**Given data:**

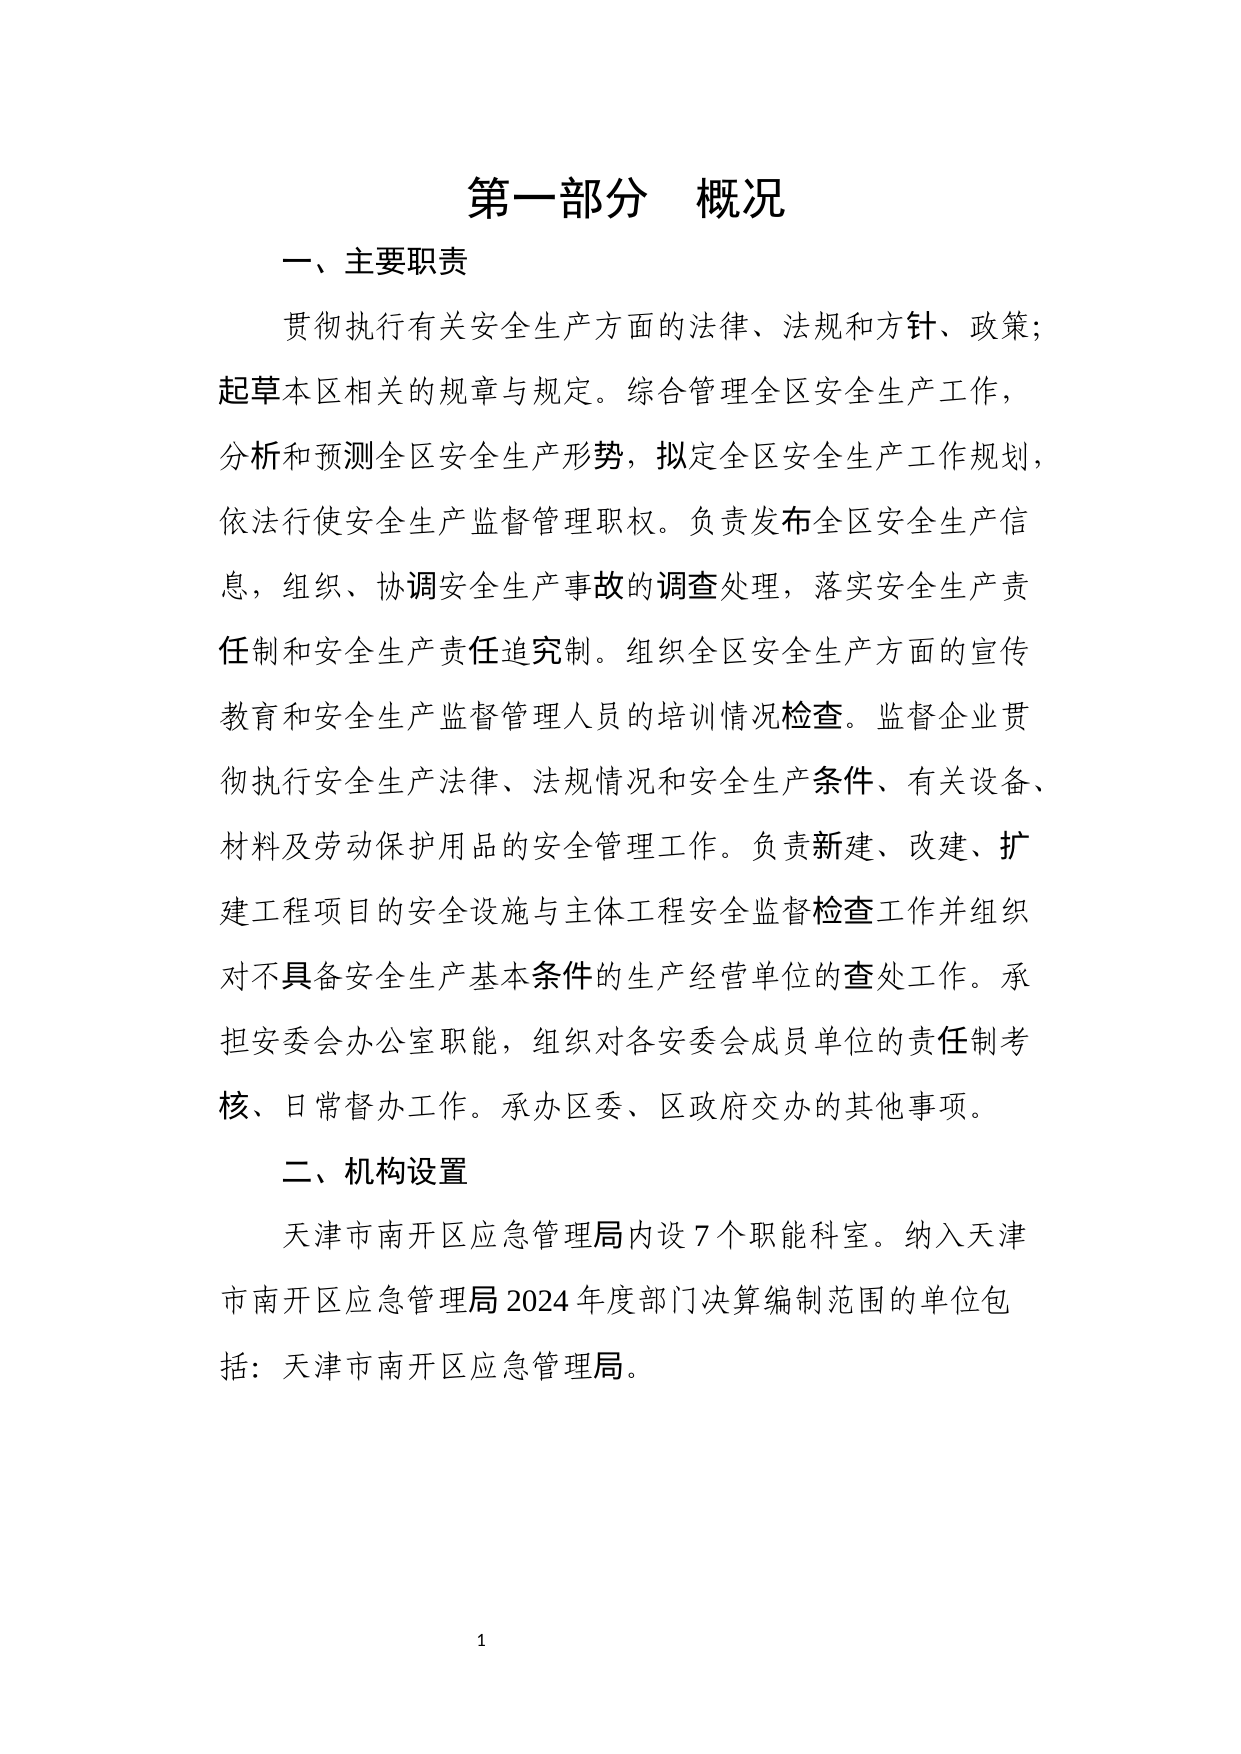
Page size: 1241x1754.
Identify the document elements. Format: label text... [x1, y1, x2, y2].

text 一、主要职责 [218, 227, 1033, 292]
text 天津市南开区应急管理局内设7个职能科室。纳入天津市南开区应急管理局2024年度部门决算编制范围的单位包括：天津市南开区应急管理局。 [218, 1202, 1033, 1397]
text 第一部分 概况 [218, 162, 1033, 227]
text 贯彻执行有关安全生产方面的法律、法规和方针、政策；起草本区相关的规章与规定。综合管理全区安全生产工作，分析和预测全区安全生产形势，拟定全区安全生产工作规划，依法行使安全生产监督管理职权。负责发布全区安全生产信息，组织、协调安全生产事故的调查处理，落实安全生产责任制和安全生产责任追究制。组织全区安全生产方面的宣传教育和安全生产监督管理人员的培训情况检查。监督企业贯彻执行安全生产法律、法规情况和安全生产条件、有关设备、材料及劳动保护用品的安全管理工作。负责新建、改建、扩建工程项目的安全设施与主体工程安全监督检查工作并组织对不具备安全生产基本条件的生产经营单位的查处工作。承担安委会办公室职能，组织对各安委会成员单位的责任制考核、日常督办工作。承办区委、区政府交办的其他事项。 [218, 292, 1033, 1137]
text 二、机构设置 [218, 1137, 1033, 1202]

**What you have to do:**
Go through the material above, find each line with the string "text", and copy it.

**Expected answer:**
Identify the document elements. Format: label text... [x1, y1, x2, y2].
text 一、主要职责 [218, 227, 1033, 292]
text 天津市南开区应急管理局内设7个职能科室。纳入天津市南开区应急管理局2024年度部门决算编制范围的单位包括：天津市南开区应急管理局。 [218, 1202, 1033, 1397]
text 第一部分 概况 [218, 162, 1033, 227]
text 贯彻执行有关安全生产方面的法律、法规和方针、政策；起草本区相关的规章与规定。综合管理全区安全生产工作，分析和预测全区安全生产形势，拟定全区安全生产工作规划，依法行使安全生产监督管理职权。负责发布全区安全生产信息，组织、协调安全生产事故的调查处理，落实安全生产责任制和安全生产责任追究制。组织全区安全生产方面的宣传教育和安全生产监督管理人员的培训情况检查。监督企业贯彻执行安全生产法律、法规情况和安全生产条件、有关设备、材料及劳动保护用品的安全管理工作。负责新建、改建、扩建工程项目的安全设施与主体工程安全监督检查工作并组织对不具备安全生产基本条件的生产经营单位的查处工作。承担安委会办公室职能，组织对各安委会成员单位的责任制考核、日常督办工作。承办区委、区政府交办的其他事项。 [218, 292, 1033, 1137]
text 二、机构设置 [218, 1137, 1033, 1202]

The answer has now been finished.